Plana Novella (La Plana Novella) is an old country estate and village located on a small plain in the middle of the Garraf Massif National Park, about three kilometers to the east of Jafra and within the municipal boundary of the town of Olivella, Spain. It is notable for being in an almost uninhabited rural area, despite being about half an hour's drive from Barcelona. It is also the location of a Tibetan Buddhist retreat.

== History ==
In 1885, the estate was acquired by Pere Domenech i Grau who built a large mansion, Palau Novella (Novella Palace), on it. Ten years later he went bankrupt and the estate was taken over by the Spanish government and reclassified as an agricultural colony.

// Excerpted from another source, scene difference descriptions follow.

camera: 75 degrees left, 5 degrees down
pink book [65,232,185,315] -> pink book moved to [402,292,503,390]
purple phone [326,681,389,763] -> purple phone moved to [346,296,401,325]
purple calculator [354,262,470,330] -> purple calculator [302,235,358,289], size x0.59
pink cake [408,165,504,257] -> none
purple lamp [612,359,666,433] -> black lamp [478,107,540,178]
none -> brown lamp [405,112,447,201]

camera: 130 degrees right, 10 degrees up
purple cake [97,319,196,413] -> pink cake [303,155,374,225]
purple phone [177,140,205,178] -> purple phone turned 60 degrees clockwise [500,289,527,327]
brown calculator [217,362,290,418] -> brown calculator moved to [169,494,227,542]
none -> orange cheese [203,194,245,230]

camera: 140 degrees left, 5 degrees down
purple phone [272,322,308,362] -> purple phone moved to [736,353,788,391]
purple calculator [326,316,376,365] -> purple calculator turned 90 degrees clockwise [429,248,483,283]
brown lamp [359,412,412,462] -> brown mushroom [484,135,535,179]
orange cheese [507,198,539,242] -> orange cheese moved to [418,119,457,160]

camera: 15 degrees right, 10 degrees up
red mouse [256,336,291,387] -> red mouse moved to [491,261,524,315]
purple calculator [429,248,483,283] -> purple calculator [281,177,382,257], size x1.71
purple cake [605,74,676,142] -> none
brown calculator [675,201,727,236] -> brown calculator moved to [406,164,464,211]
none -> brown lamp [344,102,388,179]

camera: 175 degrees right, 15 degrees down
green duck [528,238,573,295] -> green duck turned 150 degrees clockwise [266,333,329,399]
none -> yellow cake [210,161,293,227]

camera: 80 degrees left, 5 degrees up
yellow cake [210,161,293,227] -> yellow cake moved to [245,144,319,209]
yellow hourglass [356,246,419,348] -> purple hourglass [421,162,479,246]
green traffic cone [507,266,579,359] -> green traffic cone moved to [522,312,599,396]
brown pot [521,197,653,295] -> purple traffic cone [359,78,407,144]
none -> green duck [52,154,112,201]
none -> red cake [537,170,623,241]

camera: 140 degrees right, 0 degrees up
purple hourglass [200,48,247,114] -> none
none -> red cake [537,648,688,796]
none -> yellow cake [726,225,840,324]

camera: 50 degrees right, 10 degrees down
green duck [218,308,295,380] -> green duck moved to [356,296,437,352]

The architectural style of the mansion is eclectic. It can be described as a "castle of props", as if it were the set of a theatre. The most original stylistic building of la Plana Novella is the courtyard in the Gaudi style, but one of the most characteristic and eye-catching elements is the lavatory, known as "the throne".

Rural depopulation has left many farmhouses in the area deserted, and the Park is almost uninhabited. However the area has seen a recent growth in second homes, and tourism is growing in importance in the village.

Since its foundation in 1996, the Sakya Tashi Ling Tibetan Buddhist monastery and community has been located in Plana Novella.